Copy out the lines of the records below, and only those lines, from the one with "#97dcf9; stroke: #6597bb" through the one with "#1b2f5e; stroke-width: 23", exactly as they appear.

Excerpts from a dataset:

+--

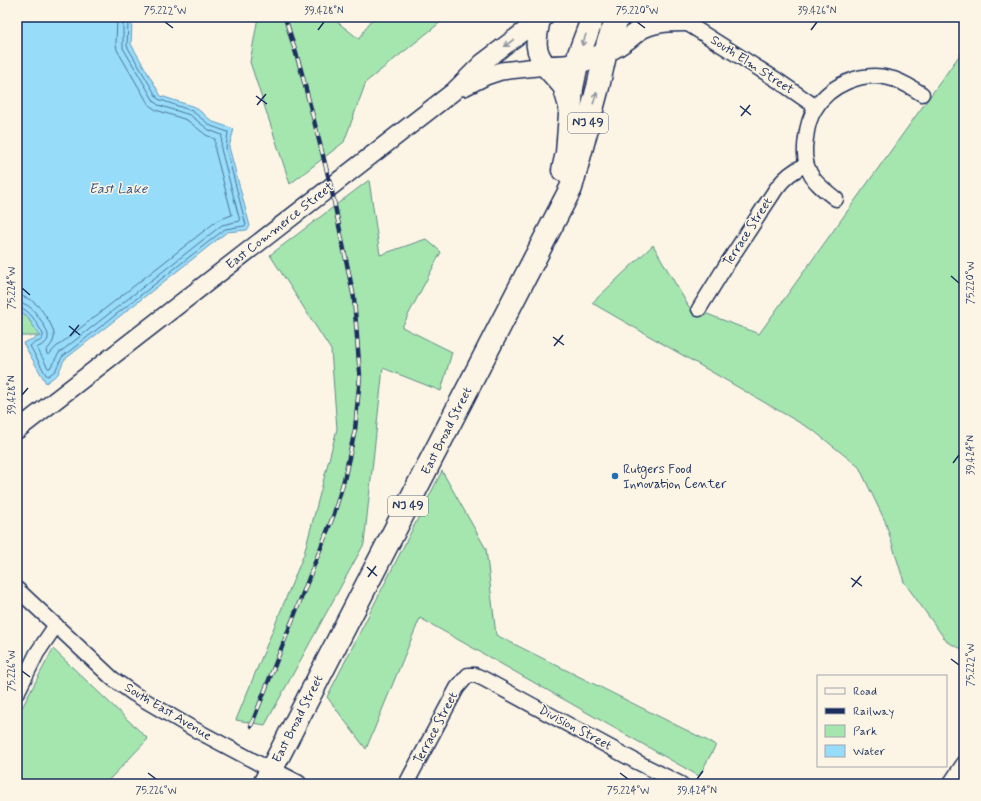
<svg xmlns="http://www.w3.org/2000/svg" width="981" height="801" font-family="Mynerve,sans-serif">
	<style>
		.green { fill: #a5e6af; stroke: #608a86 }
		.water { fill: #97dcf9; stroke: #6597bb }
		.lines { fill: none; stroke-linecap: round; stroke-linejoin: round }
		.shore { stroke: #4d749c; stroke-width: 1 }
		.minor-casing { stroke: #1b2f5e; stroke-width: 17 }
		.tertiary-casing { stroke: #1b2f5e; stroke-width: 20 }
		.secondary-casing { stroke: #1b2f5e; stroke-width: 23 }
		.trunk-casing { stroke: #1b2f5e; stroke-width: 25 }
		.minor { stroke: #fcf5e5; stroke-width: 14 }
		.tertiary { stroke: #fcf5e5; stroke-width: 17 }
		.secondary { stroke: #fcf5e5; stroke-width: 20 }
		.trunk { stroke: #fcf5e5; stroke-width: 22 }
		.rail-casing { stroke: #1b2f5e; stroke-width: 4.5 }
		.rail { stroke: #fcf5e5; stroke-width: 3; stroke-dasharray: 9; stroke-linecap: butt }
		.oneway { stroke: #8c92a2 }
		.ticks { fill: none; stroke: #1b2f5e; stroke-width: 1.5 }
		.poi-dot { fill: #1f6fb2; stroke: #fcf5e5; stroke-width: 1.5 }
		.labels { text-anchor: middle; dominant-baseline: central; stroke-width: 3; stroke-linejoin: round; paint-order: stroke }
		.shield { fill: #fcf5e5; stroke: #5e6a86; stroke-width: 1 }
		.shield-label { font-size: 12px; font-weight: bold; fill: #1b2f5e }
		.street-label { font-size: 13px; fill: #1b2f5e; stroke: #fcf5e5 }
		.poi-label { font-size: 13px; fill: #1b2f5e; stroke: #fcf5e5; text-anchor: start }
		.water-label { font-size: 14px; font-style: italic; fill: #34527d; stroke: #fcf5e5 }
		.neatline { fill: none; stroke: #1b2f5e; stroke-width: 1.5 }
		.ticks-label { font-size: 10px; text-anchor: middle; fill: #1b2f5e }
	</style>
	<rect width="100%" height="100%" fill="#fcf5e5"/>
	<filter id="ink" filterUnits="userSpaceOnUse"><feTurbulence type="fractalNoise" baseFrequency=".025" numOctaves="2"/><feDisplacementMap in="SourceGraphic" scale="8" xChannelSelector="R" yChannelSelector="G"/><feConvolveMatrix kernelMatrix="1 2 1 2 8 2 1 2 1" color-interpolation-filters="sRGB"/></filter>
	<g filter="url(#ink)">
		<g class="green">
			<polygon points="258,17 331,17 359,39 373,17 447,17 366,82 344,142 290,184 250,62"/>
			<polygon points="964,49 964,650 947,642 904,582 885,521 859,467 814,431 592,303 653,245 689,307 759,334"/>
			<polygon points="369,180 380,255 426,239 441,252 402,327 452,352 441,391 383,368 364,544 265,725 236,720 304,554 337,429 331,350 270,255"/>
			<polygon points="17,310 26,315 40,336 17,336"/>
			<polygon points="442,471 486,549 496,635 716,745 699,776 420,618 366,749 327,697"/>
			<polygon points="53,649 148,739 105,784 17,784 17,717"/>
		</g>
		<polygon class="water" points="17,17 135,17 132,22 131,44 161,96 195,107 213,122 234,129 229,147 250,226 247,230 227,232 64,360 58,374 46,383 23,343 40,336 26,315 17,310"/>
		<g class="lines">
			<g class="shore">
				<path d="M17,295C24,296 32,300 37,305C43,311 56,329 54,338C53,344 49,347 46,351L47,354L49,355L55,348L218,220L232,215L215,150V139L206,135L187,120L156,110L149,105L117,50L116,44L117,17"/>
				<path d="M17,302C22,302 27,305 31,308C36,312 50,332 48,338C47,344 41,345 37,348L48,368H50L59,353L222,225L240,221L221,149L222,135L209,130L190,115L158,105L154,101L123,48V22L124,17"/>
				<path d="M17,307C30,308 37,324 43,334C44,343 34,341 30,346L46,375L48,376L55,371L62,357L225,229L244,226L246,225L226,148L228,132L211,126L192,111L158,99L127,46L128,22L130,17"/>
			</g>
			<g class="minor-casing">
				<g id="minor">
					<polyline points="681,17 688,24 777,80 816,107"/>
					<path d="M639,33C655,24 670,24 688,24"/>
					<path d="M836,199C827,192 815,184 810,173C804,162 804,150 806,138C807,128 810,117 815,109C829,85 862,71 889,78C901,80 912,88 922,94"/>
					<path d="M699,309L725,267L776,189C784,178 793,170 806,165"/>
					<polyline points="17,589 113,679 134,694 192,728 271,770"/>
					<polyline points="17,693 37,653 56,625"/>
					<polyline points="406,784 457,688 468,675 475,675 484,679 637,762 681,784"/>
					<polyline points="950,784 964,763"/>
				</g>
			</g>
			<g class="tertiary-casing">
				<g id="tertiary">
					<polyline points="464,87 486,76 501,71 546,66"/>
					<polyline points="17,430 453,92 482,63 540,19"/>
					<polyline points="271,770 298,784"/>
				</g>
			</g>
			<g class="secondary-casing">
				<path id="secondary" d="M543,17L540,19C536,40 533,49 546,66C557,66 568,66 578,63C604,56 634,39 651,17"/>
			</g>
			<g class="trunk-casing">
				<g id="trunk">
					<polyline points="546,66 564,86 570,106"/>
					<polyline points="563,170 567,153 572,88 579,54 593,17"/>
					<polyline points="264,784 571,188 598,87 608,42 618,17"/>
				</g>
			</g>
			<use href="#minor" class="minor"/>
			<use href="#tertiary" class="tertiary"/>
			<use href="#secondary" class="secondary"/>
			<use href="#trunk" class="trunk"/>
			<g class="rail-casing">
				<g id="rail">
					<polyline points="959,17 964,21"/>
					<polyline points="251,726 334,514 344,480 355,430 360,376 354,298 331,187 301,70 285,17"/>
				</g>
			</g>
			<use href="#rail" class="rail"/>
		</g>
		<defs><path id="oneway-shaft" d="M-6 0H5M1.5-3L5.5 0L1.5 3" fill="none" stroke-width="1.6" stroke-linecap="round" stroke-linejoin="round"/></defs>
		<g class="oneway">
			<use href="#oneway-shaft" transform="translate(584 40) rotate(109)"/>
			<use href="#oneway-shaft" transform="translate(509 43) rotate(143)"/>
			<use href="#oneway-shaft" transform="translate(595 98) rotate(-73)"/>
		</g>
	</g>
	<path class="ticks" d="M165,22L173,28M637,22L645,28M318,30L324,22M811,30L817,22M256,96L267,104M257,105L266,94M740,106L751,115M741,116L750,105M951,276L959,283M22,288L30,295M69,326L80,335M70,336L79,325M553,337L564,345M554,346L563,335M22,395L28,388M953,463L959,455M367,567L377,576M368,577L376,566M851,578L862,586M852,587L861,576M951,659L959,665M22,671L30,677M148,773L156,779M620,773L628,779M697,779L703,771"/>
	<circle class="poi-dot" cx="615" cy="476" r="4"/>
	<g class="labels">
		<g class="shield">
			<rect x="568" y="113" width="40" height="20" rx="3"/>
			<rect x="388" y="496" width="40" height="20" rx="3"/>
		</g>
		<g class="shield-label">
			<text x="588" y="123">NJ 49</text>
			<text x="408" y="506">NJ 49</text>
		</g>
		<g class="street-label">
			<text transform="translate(752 65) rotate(33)">South Elm Street</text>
			<text transform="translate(280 226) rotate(-38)">East Commerce Street</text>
			<text transform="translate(748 232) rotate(-57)">Terrace Street</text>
			<text transform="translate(447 431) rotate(-63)">East Broad Street</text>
			<text transform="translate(168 712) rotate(31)">South East Avenue</text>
			<text transform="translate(298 719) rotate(-63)">East Broad Street</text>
			<text transform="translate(436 728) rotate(-62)">Terrace Street</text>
			<text transform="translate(575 728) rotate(28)">Division Street</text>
		</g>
		<g class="poi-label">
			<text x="623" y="469">Rutgers Food<tspan x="623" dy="15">Innovation Center</tspan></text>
		</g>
		<g class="water-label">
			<text x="118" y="189">East Lake</text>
		</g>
	</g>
	<rect width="981" height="801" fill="none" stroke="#fcf5e5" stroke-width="44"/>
	<rect x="817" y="675" width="130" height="92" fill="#fcf5e5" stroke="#a2a6af"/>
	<rect x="825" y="688" width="20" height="6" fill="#fcf5e5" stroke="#a2a6af"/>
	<text x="853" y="695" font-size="12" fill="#1b2f5e">Road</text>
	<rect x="825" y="708" width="20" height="6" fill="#1b2f5e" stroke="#a2a6af"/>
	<text x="853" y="715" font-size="12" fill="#1b2f5e">Railway</text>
	<rect x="825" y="725" width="20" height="12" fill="#a5e6af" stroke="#a2a6af"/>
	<text x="853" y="735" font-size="12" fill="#1b2f5e">Park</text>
	<rect x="825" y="745" width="20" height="12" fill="#97dcf9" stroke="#a2a6af"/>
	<text x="853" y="755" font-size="12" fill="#1b2f5e">Water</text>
	<rect x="22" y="22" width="937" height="757" class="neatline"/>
	<g class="ticks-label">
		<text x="165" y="14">75.222°W</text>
		<text x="324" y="14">39.428°N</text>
		<text x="637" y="14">75.220°W</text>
		<text x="817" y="14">39.426°N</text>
		<text transform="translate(970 283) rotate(-90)" y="4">75.220°W</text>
		<text transform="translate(11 288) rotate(-90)" y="4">75.224°W</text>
		<text transform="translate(11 395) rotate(-90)" y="4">39.428°N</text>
		<text transform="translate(970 455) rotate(-90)" y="4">39.424°N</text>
		<text transform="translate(970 665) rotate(-90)" y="4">75.222°W</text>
		<text transform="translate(11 671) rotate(-90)" y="4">75.226°W</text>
		<text x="156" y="794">75.226°W</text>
		<text x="628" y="794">75.224°W</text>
		<text x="697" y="794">39.424°N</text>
	</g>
</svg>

+--

■ Answer box ■
		.water { fill: #97dcf9; stroke: #6597bb }
		.lines { fill: none; stroke-linecap: round; stroke-linejoin: round }
		.shore { stroke: #4d749c; stroke-width: 1 }
		.minor-casing { stroke: #1b2f5e; stroke-width: 17 }
		.tertiary-casing { stroke: #1b2f5e; stroke-width: 20 }
		.secondary-casing { stroke: #1b2f5e; stroke-width: 23 }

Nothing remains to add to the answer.